Against this formal closure—this inscription of a figural reality as full reality—I want to suggest an avowedly "incomplete" reading, one designed, that is, to go against the grain of the story, and most certainly against the grain of metonymic thinking. I want to suggest a reading predicated on the improbable presence of a historical "whole" in the text, an improbability whose consequences I take to be pragmatic rather than self-deprecatingly rhetorical. In other words, if we concede that the meaning of literature is not a containable category, we would have to concede, infinitely more, that the meaning of history is also not containable: not as a hermeneutic totality, and especially not as a hermeneutic totality in a text. Taking this hermeneutic incompleteness as an energizing relation between history and litera-
ture and as a tribute to the evolving vitality of both, we might want to focus on those moments in the text where its historicity seems most tenuous, most problematic, using these moments to question the very idea of a unified "whole," both as it bears on the determining ground of literature and as it bears on the determinate shape of history.
Reading "The Paradise of Bachelors and the Tartarus of Maids," then, not as a totality, I want to engage it obliquely, engage it by dwelling on what it does not represent, which in this case happens to be an alternative account of the woman worker. That alternative figure casts a new light, I think, not only on the presumptive totality of Melville's story, but also on the presumptive totality of the historical process itself. For that figure was nothing if not emblematic in the 1830s and 1840s. Gleefully adduced—by company officials and ecstatic foreign visitors—that woman worker was considered the pride of America and was routinely contrasted with the debased operatives in Manchester, England.[92] Charles Dickens, who admitted to having "visited many mills in Manchester and elsewhere," reported with much-dramatized surprise that the American women workers "were all well dressed. . . . They were healthy in appearance, many of them remarkably so, and had the manners and department of young women: not of degraded brutes of burden." Indeed, "from all the crowd I saw in the different factories that day, I cannot recall or separate one young face that gave me a painful impression; not one young girl whom, assuming it to be a matter of necessity that she should gain her daily bread by the labour of her hands, I would have removed from those works if I had had the power."[93]

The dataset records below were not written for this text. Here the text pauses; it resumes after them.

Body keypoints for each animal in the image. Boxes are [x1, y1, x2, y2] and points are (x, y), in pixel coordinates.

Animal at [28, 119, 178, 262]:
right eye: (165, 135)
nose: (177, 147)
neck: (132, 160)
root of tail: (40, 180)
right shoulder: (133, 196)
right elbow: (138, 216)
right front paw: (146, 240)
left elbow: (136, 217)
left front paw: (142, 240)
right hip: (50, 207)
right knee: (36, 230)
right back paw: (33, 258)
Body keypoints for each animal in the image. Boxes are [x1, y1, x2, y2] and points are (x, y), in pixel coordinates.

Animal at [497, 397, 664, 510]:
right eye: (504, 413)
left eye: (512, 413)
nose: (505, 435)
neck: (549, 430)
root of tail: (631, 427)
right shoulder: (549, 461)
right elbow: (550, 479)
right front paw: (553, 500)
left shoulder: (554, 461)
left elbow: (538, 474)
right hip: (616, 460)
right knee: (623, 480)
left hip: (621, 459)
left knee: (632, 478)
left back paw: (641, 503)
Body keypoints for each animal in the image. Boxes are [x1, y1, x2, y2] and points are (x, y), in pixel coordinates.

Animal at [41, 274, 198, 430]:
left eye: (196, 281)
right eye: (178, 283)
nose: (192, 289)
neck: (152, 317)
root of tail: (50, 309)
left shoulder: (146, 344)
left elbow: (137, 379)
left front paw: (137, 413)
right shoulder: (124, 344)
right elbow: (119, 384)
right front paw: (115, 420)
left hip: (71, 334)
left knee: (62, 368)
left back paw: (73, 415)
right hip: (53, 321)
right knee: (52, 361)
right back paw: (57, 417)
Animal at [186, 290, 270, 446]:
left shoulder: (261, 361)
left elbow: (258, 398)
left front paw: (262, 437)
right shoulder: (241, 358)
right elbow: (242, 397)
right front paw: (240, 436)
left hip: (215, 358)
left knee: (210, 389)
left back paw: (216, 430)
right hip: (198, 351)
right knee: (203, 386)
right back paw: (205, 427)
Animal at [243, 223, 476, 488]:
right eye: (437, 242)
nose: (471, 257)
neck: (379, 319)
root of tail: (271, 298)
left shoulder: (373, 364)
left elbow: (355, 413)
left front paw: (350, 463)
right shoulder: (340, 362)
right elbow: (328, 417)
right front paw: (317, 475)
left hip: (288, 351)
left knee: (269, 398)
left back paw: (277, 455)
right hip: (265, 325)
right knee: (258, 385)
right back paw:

For Dickens, the American woman worker cut a different figure for obvious reasons: in being so happily unrecognizable to the English reader, she showed up everything that was wrong with industrial England. This juxtaposing function was, in fact, the standard function assigned her by English visitors. The Reverend William Scoresby, who visited the "factory girls" expressly to report to his congregation in Bradford, England, devoted chapters of his book, American Factories and Their Female Operatives (1845), to "Their Literary Pursuits," "Their Leisure Employments," "Their Moral Condition," and "Causes of Their Superiority." Scoresby found that these women were "clothed in silks, and otherwise gaily adorned," that it was "a common thing for one of these girls to have five hundred dollars (a hundred guineas, nearly) in deposit" at the Lowell Institution for
Savings, that their literary publication, the Lowell Offering , was "fair and comely," quite "a phenomenon in literature": in short, though "having no possible motive for flattering our transatlantic sisters," he must nonetheless conclude that in "general moral character, or superior intelligence, or great respectability—these factory girls do greatly surprise and interest us" and that they must commend themselves to "those who feel an interest in the improvement of the condition of our working population."[94]
These glowing nineteenth-century accounts are echoed by some twentieth-century historians, who, reacting against mainstream labor history, have called attention instead to the benefits of factory work for women.[95] Thomas Dublin, in particular, emphasizes the importance of industrialization not only to women's individual well-being but also to their potential for collective action. Dublin finds that—contrary to our usual view—the New England factory girls had not been driven to work by dire necessity. Indeed, according to him, the property holdings of the fathers put them in the broad middle ranges of wealth in their home towns; fully 86 percent of the fathers had property valued at $100 or more. These women came because they wanted to, he argues, because they wanted the freedom of urban living, away from their rural families; what they gained along the way was a sense of solidarity born out of the social relations of production. Work sharing at the mills and communal living at the company boardinghouses socialized the women in a way that the household economy would not, and that experience led directly to the collective action exemplified by strikes of the 1830s and the Ten Hour Movement of the 1840s, which saw the growth of a permanent labor organization among women, the Lowell Female Labor Reform Association (founded in December 1844). Dublin concludes that the factory experience "placed the Lowell women squarely within the evolving labor movement and indicated that crafts traditions were not the only legitimating forces in labor protests of the period."[96]
Such arguments, striking in their own right, do not pose as severe a challenge to the Melville story as they do to our current habit of reading. Any attempt to read the story as a metonym—as a container of history, an index to history—is bound to flounder here, for what is most striking about the story is surely its oblique relation to the lives of nineteenth-century women workers, its nonencapsulation of anything that might be called a "historical whole," and its unavoidable
slipperiness as the ground of historical generalizations. To acknowledge this is not, of course, to argue for a lack of connections between history and literature. It is, however, a call to rethink the nature of those connections, to set aside our current metonymic premise in favor of concepts such as unevenness, off-centeredness, nonalignment. Such concepts, in their challenge to the idea of a fully integrated totality, qualify not only the hermeneutic relation between history and literature but also the epistemological foundation of yet another idea which requires a "whole": the idea of justice itself.